Speaker
Description
Muon colliders provide a unique route to deliver high energy collisions that enable discovery searches and precision measurements to extend our understanding of the fundamental laws of physics. All this at a single circular collider and on a feasible timescale, as reviewed in the frame of the European Roadmap for Accelerator R&D and during the U.S. Snowmass process. The recently formed International Muon Collider Collaboration,
hosted at CERN, targets the design of a muon collider facility with a center of mass energy of 10 TeV or higher, which seem feasible and
sustainable with technologies that can be made available in the near future.
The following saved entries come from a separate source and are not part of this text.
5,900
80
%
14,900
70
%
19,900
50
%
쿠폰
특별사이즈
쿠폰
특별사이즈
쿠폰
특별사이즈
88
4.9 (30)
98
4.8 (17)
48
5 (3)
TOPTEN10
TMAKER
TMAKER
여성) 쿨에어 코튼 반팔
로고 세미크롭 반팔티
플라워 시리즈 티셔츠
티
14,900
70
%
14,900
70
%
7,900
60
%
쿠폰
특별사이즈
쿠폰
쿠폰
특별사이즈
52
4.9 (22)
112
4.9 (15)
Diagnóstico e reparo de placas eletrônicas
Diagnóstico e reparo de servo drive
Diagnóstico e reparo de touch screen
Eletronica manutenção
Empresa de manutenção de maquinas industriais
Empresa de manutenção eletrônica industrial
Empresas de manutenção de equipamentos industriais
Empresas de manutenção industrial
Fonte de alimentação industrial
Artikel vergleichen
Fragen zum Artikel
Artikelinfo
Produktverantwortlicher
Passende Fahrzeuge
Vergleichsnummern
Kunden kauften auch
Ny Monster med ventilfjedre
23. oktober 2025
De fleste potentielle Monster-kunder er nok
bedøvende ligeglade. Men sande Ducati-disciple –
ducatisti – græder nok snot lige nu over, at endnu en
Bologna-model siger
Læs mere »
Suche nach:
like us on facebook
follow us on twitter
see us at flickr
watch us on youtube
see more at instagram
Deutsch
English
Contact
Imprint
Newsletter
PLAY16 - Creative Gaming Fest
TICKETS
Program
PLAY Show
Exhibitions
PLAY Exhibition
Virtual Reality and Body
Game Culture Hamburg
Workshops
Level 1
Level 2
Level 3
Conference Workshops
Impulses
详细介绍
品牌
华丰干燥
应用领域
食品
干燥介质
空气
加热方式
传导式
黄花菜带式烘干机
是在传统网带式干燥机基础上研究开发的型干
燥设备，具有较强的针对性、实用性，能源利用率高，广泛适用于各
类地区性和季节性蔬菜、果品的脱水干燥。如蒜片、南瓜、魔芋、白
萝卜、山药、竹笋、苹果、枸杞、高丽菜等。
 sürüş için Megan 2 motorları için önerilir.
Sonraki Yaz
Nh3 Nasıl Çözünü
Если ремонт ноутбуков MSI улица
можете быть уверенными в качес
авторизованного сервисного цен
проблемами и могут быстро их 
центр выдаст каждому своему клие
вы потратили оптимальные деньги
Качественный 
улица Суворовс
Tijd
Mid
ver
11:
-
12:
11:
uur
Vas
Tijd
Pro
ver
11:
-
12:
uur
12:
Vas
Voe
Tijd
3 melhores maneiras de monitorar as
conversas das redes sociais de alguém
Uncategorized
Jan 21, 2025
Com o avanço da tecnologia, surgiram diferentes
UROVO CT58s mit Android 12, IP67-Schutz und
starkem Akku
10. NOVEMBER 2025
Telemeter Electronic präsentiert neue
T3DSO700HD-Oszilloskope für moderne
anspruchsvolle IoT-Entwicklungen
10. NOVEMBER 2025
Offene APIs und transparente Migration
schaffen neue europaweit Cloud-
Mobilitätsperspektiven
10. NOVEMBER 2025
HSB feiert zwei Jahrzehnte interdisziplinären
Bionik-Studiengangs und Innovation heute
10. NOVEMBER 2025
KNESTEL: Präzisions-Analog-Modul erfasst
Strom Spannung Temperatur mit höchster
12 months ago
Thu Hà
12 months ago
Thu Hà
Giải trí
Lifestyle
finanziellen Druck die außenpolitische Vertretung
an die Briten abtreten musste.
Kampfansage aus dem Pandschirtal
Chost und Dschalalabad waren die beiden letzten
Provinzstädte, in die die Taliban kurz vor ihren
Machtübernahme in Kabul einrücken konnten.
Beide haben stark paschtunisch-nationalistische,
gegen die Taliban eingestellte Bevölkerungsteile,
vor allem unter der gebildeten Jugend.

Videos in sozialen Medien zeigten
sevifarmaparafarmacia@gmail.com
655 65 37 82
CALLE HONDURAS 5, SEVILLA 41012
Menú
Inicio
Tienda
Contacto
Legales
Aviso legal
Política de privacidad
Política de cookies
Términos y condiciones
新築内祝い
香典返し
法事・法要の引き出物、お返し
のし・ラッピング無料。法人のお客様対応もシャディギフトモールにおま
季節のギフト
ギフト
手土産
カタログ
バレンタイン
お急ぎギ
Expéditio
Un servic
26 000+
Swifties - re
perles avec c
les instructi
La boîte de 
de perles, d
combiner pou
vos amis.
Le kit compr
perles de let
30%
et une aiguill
Currently a 3 TeV stage is considered viable as a post HL-LHC facility.
The main challenges are to produce bright muon beams, while facing the drawback arising from the short muon lifetime at rest. The detector design,
the choice of the technologies, and reconstruction algorithms are heavily influenced by the beam-induced background (BIB). A dedicated design
of the machine detector interface is required to mitigate an unprecedented amount of secondary and tertiary decay products of muons beams at the interaction point. From an initial detector concept and full simulation studies of data reconstruction performance and physics projections
at 1.5 and 3 TeV, we outline next steps in the development of a multi-purpose detector for a muon collider with center-of-mass energies up to 10 TeV.
The status of the experiment design, future plans for R&D and synergies will be discussed.